In my post about my podcasting equipment, I discussed my setup. I also recommended the Rode Podcaster Booming Kit as a great starter setup. At around $350, it is absolutely a lot of money.

Some readers took issue with this. I can’t fault anyone who did.

As with anything audio-related, it is possible to spend a lot of money on your setup. Furthermore, audiophiles (particularly ones that disassociate themselves with the term) love to come out of the woodwork to criticize your setup. More often than not, this is not helpful. I worry that my post came across exactly that way.

Jason Snell weighed in on his site, and I completely agree with him. In particular:

I once spoke on a podcasting panel at a Doctor Who convention. When I made what I thought was a reasonable suggestion—the $50 Blue Snowball as a starter microphone—large swaths of the audience cringed.

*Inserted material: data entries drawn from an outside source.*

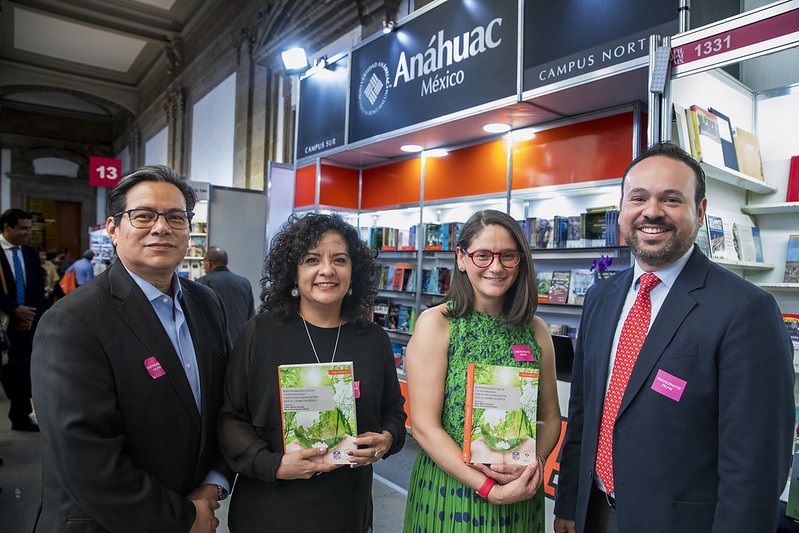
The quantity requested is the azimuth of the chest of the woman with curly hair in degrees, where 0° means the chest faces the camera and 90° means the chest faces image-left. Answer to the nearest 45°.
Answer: approximately 0°

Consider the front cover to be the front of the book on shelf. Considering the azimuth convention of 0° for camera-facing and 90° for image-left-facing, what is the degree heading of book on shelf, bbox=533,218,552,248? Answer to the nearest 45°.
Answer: approximately 0°

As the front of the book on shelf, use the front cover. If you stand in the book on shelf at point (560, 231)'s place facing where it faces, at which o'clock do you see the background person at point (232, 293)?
The background person is roughly at 3 o'clock from the book on shelf.

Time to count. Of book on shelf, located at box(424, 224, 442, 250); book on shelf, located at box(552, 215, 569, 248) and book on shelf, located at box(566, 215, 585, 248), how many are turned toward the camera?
3

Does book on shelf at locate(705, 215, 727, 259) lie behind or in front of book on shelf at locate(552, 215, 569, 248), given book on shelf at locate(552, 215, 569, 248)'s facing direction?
in front
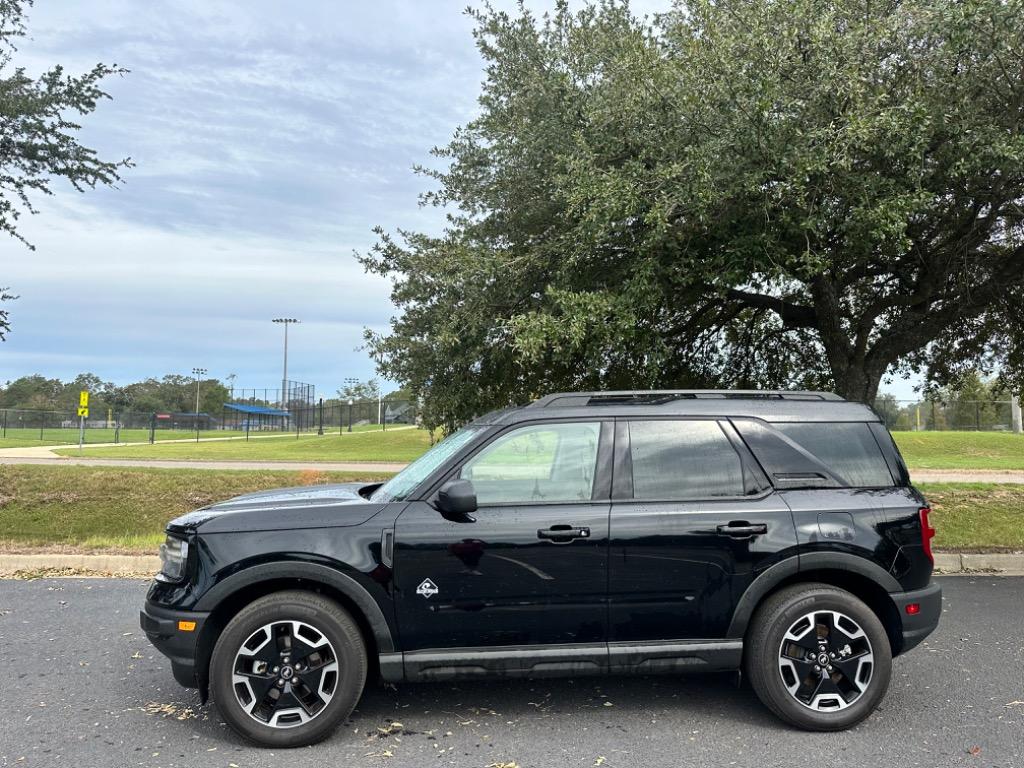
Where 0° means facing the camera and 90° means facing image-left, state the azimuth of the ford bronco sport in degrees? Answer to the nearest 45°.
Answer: approximately 90°

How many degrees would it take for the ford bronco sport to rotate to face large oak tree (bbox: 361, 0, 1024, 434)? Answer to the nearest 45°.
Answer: approximately 90° to its right

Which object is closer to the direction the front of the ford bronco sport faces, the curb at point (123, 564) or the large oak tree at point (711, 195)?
the curb
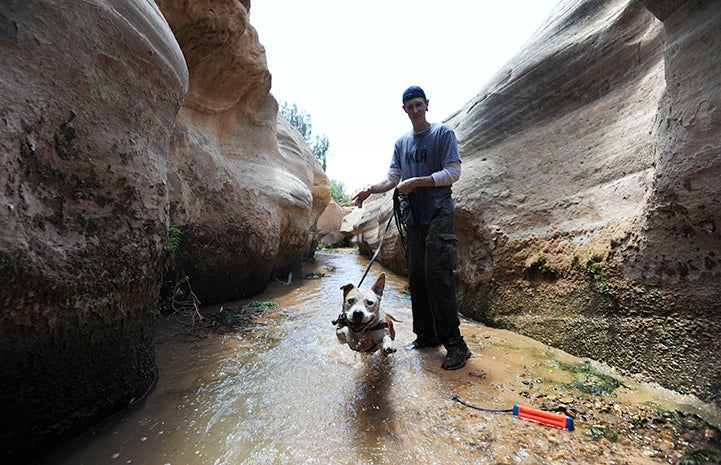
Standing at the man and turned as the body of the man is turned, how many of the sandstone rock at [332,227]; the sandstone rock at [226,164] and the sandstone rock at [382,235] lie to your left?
0

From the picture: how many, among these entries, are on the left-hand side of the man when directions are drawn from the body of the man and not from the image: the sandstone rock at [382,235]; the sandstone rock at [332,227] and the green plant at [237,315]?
0

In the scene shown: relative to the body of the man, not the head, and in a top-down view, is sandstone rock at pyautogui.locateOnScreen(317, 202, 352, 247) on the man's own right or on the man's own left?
on the man's own right

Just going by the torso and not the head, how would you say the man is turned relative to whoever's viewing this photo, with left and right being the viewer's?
facing the viewer and to the left of the viewer

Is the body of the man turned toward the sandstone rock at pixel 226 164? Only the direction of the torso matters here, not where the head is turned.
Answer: no

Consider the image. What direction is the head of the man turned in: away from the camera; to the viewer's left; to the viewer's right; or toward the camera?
toward the camera

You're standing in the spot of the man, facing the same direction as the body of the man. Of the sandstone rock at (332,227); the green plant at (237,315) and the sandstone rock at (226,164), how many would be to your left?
0

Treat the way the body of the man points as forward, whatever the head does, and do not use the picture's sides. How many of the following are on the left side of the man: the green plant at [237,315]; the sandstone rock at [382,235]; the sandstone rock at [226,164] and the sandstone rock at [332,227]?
0

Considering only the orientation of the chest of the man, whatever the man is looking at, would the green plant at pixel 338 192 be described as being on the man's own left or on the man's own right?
on the man's own right

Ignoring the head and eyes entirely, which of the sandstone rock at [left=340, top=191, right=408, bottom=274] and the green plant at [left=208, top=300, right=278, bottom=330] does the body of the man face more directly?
the green plant

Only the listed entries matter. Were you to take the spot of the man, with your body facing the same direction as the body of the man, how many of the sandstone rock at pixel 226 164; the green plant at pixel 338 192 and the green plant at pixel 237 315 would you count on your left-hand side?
0

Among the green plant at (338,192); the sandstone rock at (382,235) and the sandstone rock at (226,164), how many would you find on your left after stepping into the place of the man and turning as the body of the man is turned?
0

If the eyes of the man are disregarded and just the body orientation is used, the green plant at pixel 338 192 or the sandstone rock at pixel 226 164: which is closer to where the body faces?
the sandstone rock

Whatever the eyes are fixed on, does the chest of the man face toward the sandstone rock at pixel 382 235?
no
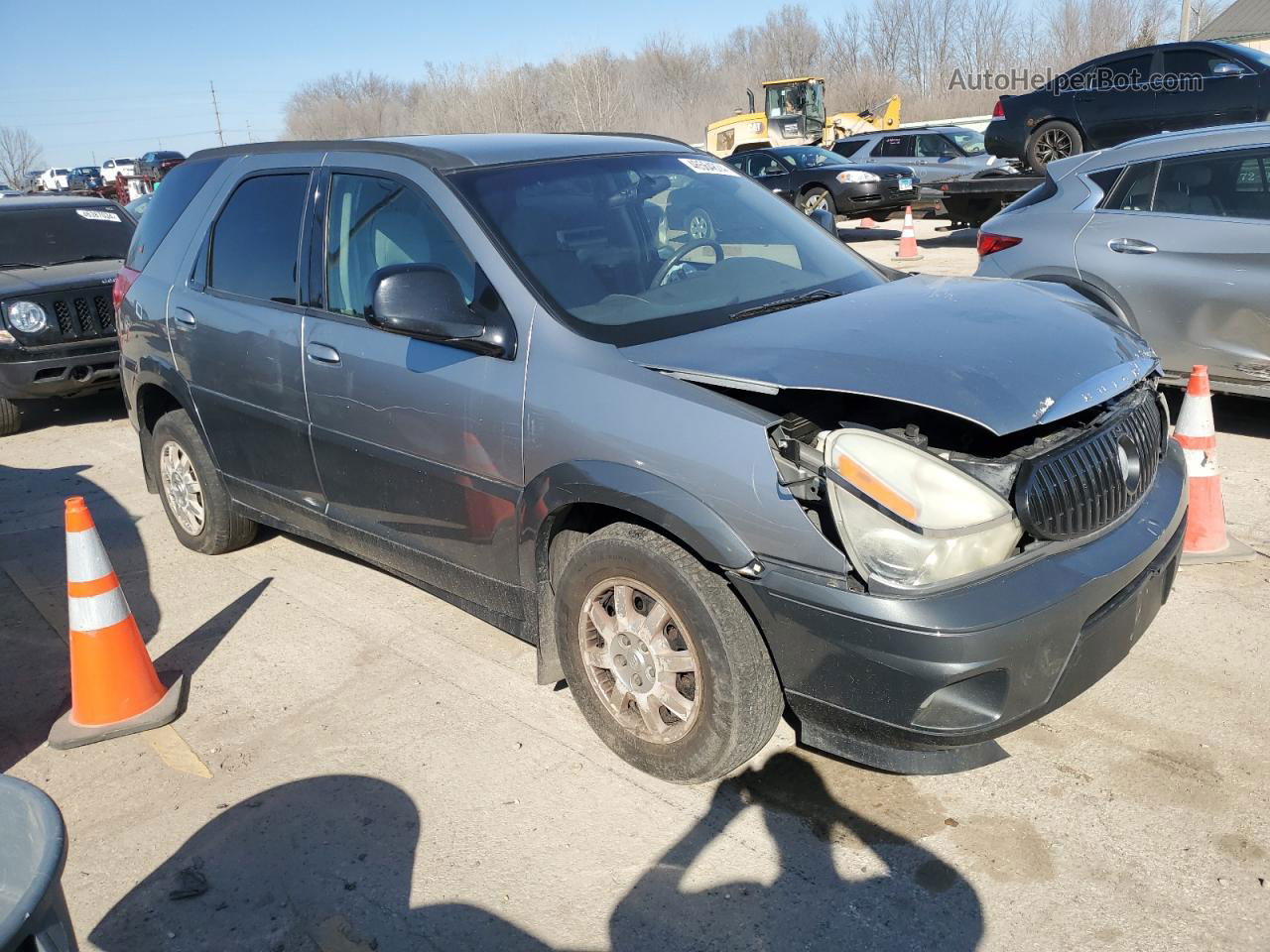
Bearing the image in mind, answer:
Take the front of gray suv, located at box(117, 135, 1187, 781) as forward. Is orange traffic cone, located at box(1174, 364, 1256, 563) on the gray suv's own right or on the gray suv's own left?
on the gray suv's own left

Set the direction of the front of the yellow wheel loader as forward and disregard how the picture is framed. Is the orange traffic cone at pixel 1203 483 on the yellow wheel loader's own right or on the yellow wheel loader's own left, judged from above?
on the yellow wheel loader's own right

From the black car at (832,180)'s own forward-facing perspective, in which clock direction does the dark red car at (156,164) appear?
the dark red car at (156,164) is roughly at 6 o'clock from the black car at (832,180).

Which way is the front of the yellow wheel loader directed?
to the viewer's right

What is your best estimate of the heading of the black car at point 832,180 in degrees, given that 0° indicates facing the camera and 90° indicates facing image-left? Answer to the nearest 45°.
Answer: approximately 315°

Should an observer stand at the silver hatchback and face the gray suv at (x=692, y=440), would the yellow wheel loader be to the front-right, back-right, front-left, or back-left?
back-right
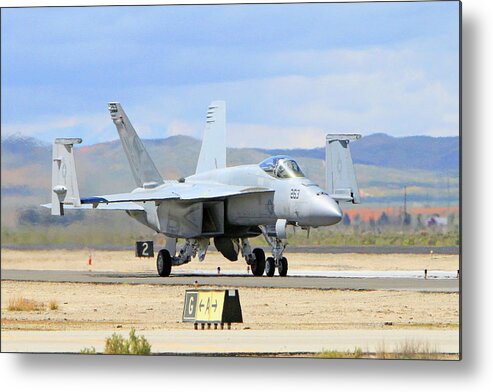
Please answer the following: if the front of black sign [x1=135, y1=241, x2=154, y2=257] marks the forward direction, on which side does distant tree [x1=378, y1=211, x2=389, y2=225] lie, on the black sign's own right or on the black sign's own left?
on the black sign's own left

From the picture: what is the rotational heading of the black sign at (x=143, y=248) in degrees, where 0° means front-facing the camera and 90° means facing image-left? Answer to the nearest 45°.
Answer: approximately 0°

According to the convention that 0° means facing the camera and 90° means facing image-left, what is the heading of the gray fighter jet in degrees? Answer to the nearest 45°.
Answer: approximately 315°
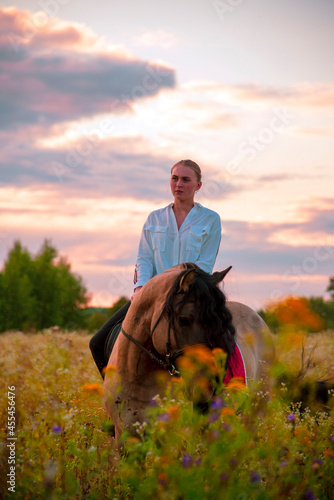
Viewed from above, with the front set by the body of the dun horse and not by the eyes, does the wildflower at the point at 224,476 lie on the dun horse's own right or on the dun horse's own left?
on the dun horse's own left

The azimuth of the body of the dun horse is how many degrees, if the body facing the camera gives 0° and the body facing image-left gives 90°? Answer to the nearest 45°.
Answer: approximately 45°

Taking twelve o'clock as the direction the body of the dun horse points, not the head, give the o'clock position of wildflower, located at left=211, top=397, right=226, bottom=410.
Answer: The wildflower is roughly at 10 o'clock from the dun horse.

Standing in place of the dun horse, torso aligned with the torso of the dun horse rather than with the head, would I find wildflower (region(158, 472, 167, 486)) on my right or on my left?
on my left

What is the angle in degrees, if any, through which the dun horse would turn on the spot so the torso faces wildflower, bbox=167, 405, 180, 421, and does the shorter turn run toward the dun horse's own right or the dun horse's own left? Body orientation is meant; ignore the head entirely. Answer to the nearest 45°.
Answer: approximately 45° to the dun horse's own left

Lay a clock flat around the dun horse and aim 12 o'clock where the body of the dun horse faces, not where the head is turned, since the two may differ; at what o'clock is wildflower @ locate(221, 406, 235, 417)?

These were people with no money for such things. They were interested in podcasting, but the idea of spending $50 on a microphone was just too much.

There are two ways to react to that moment. One is to suggest to that group of interested, creative people that if they aren’t committed enough to podcasting to pay $50 for a microphone, they shouldn’t bother. The other is to encourage them to use the tools at hand to find their voice. Improving the quality of the sound can come later—and the more they come to love podcasting, the more they’ll want to spend (in terms of time and money) to make their podcast sound better.

Don’t let the quality snobs — including me! — get you down. Use whatever you can, even your earbuds, if you have to. The point is what you’re saying, not how it sounds.